** 作業指示 **
**1.** SEOキーワード選定の記事では、SEOのキーワード選定とは何をすることだと説明されているか。一文で答えなさい。
**2.** SEOキーワード選定の記事の最後の文の後から、記事の続きを書きなさい。

** 提示文章 **
=======

【初心者向け】SEOキーワード選定のやり方は?ツールの使い方も紹介

キーワード選定は、SEOの成果を左右する重要な要素。
SEOで成果を上げるには、さまざまな調査・分析をした上でキーワードを選ぶ必要です。
本記事では、SEO初心者の方に向けて、Webサイトの流入数や売上増加につながるキーワードの選定方法、選定にあたって無料で活用できるツールの使い方などを解説します。
SEO戦略を自社で立てるのは難しそうと思った方へ
資料ではSEOの戦略策定における全体的な戦略、キーワード戦略、戦略策定前にやるべきことを詳しく解説しています。 もし「自社でSEO戦略を立てるのは難しそう」とのことでしたら、お気軽にナイルの無料相談をご利用ください!
この記事のまとめ
- SEOのキーワード選定とは、見込み顧客の集客につながるキーワードを洗い出し、中でも対策が必要なものを選ぶこと
- キーワード選定はサイトの規模によって進め方が変わるため、あらかじめサイトの規模ごとにキーワード戦略を把握しておく必要がある
- 記事制作では、知ってもらいたい内容を発信するのではなく、ユーザーが知りたい内容を発信するため、検索キーワードからユーザーの検索意図を正しく読み取る工程が必要
目次
SEOにおけるキーワード選定の意味と重要性
SEOのキーワード選定とは、自社の見込み顧客の集客(もしくは売上増加)につながる可能性があるキーワードを洗い出し、中でも対策が必要なものを選ぶことです。

=======

** 提示資料 **

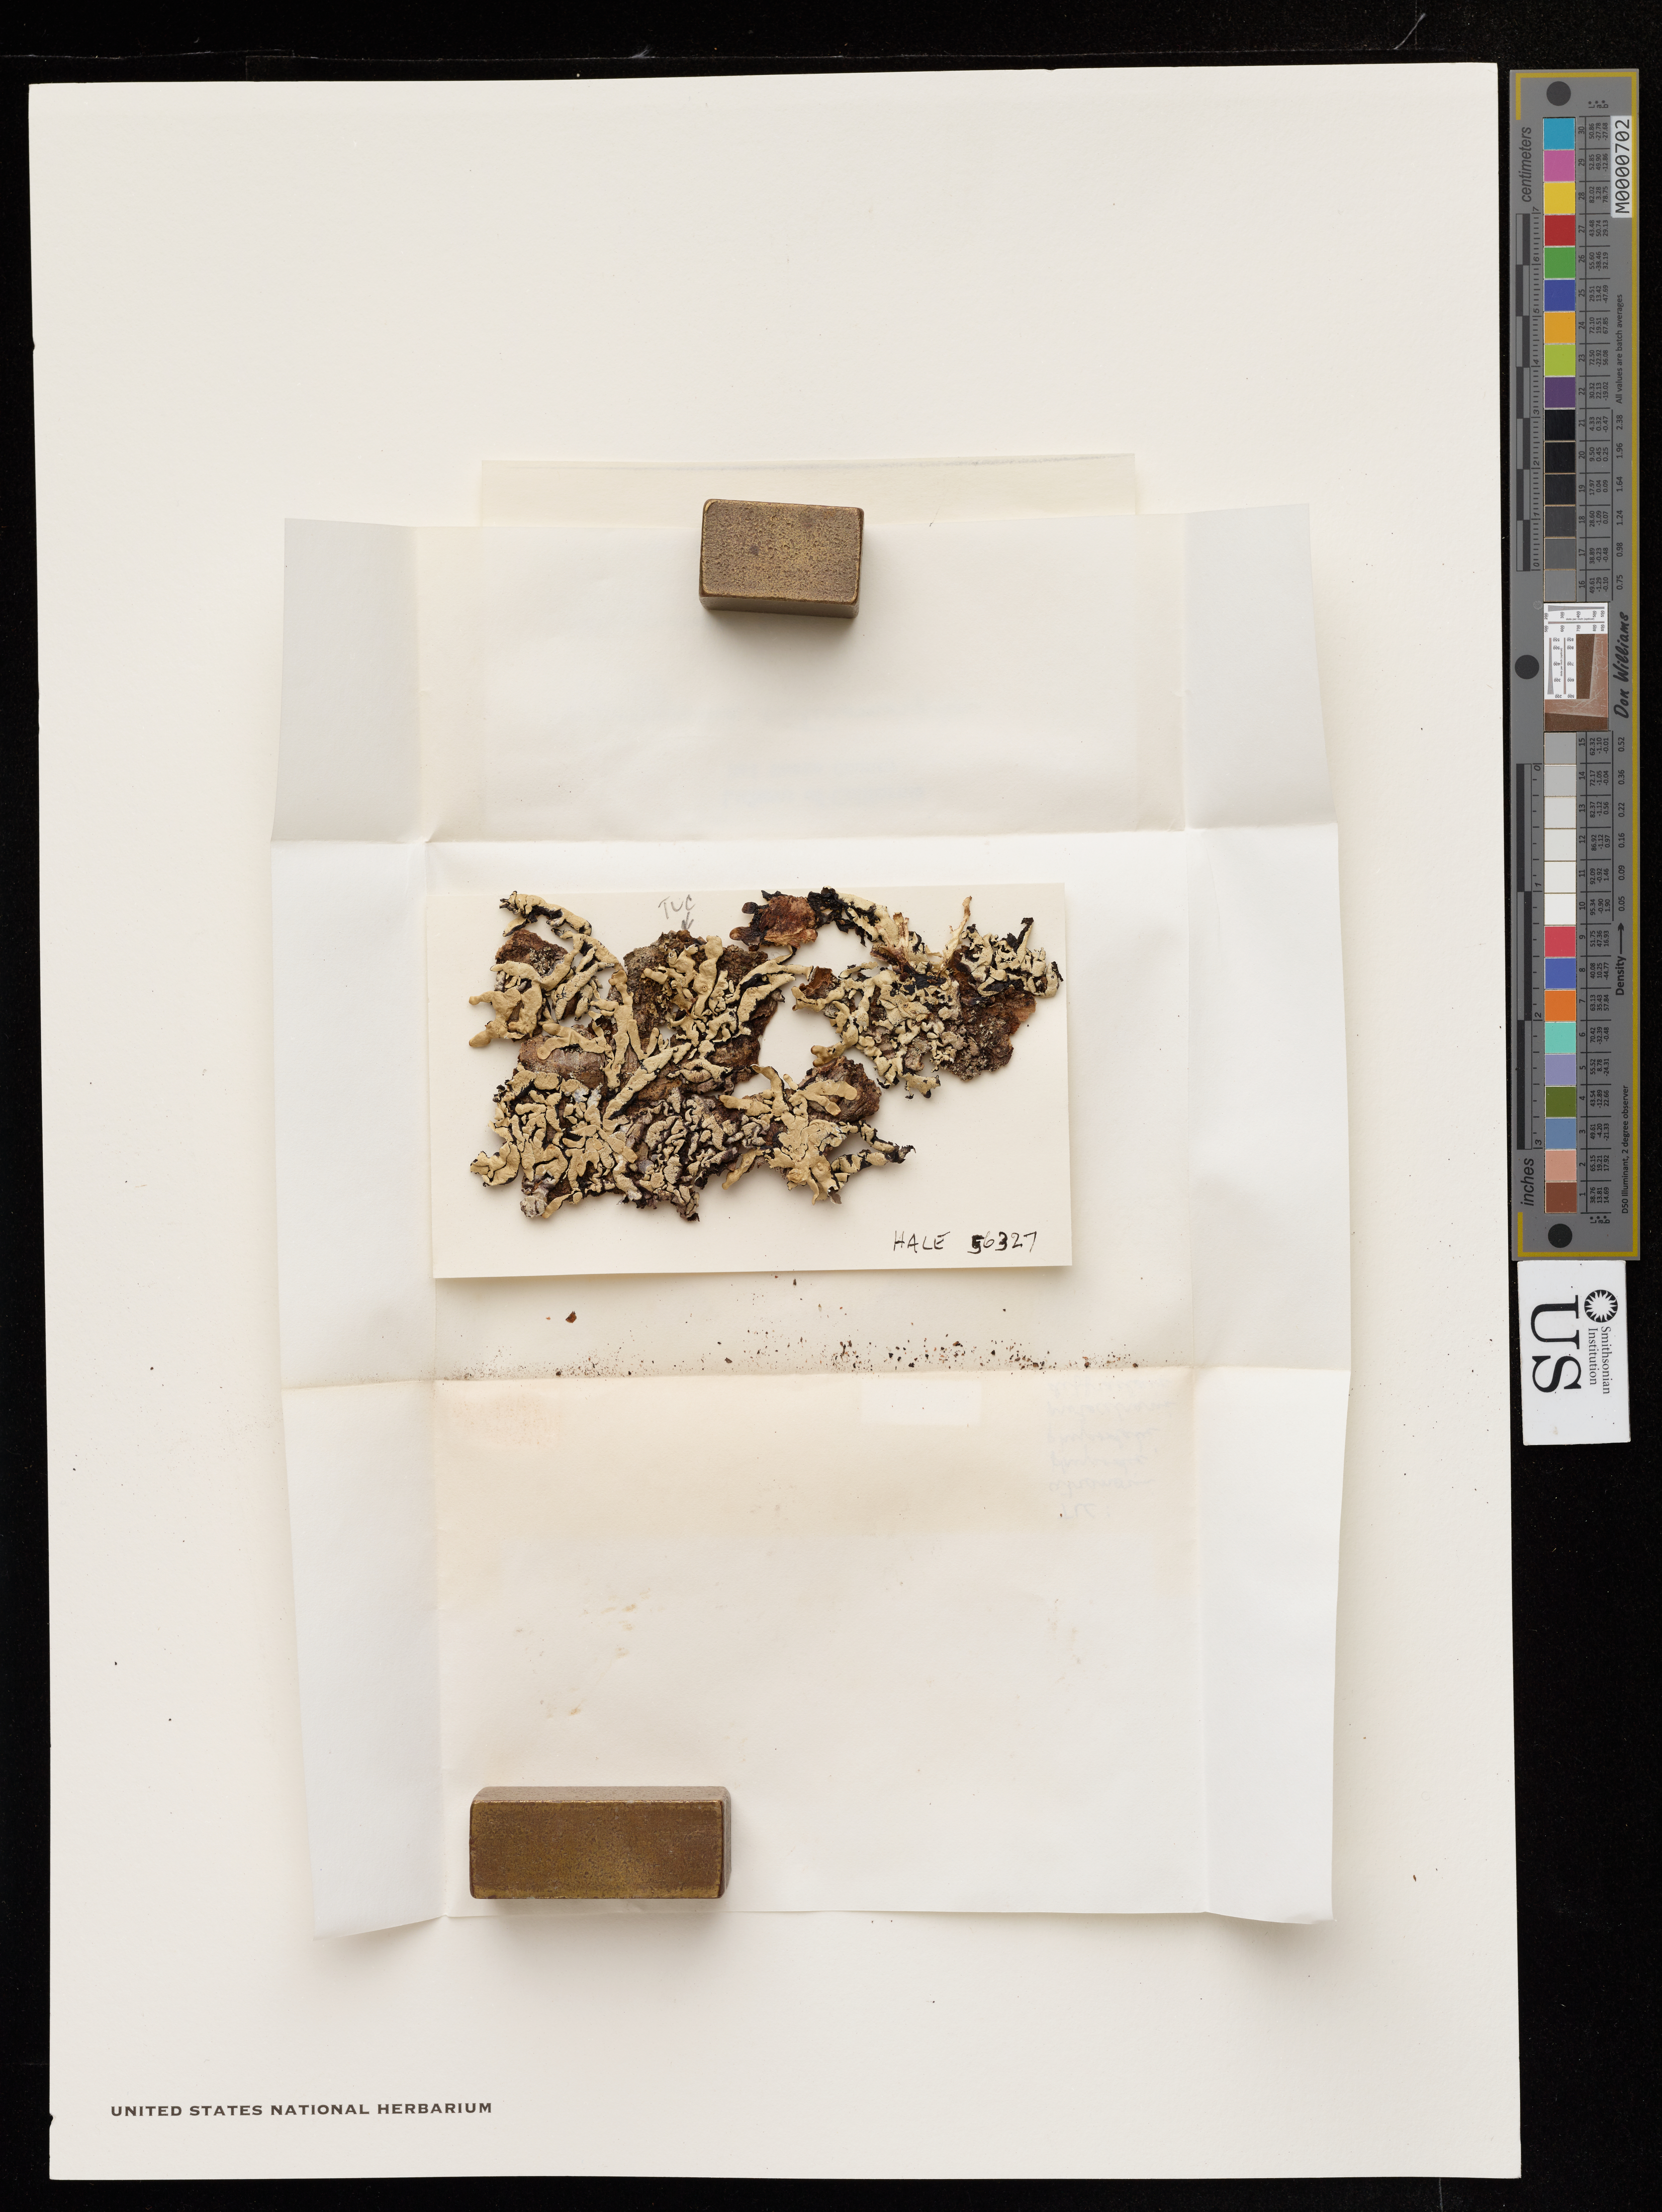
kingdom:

=======

** 解答例 **
**1.** 自社の見込み顧客の集客(もしくは売上増加)につながる可能性があるキーワードを洗い出し、その中から対策が必要なものを選ぶことです。

**2.**
そうして対策キーワードを決め、ユーザーの検索意図に沿った有用な情報を盛り込んだコンテンツを制作することで、検索エンジンから評価され、検索結果の上位に表示される可能性が高まります。
検索上位が獲得できれば、Webサイトへの流入数が増加するのはもちろん、売上のアップも期待できるでしょう。
自社のサービスや商品に関連するキーワードを洗い出す、という工程は初心者の方でも理解できると思いますが、その中からただ検索ボリュームが多いキーワードを選定するのではなく、自社の売上につながるキーワードを選定することが重要になります。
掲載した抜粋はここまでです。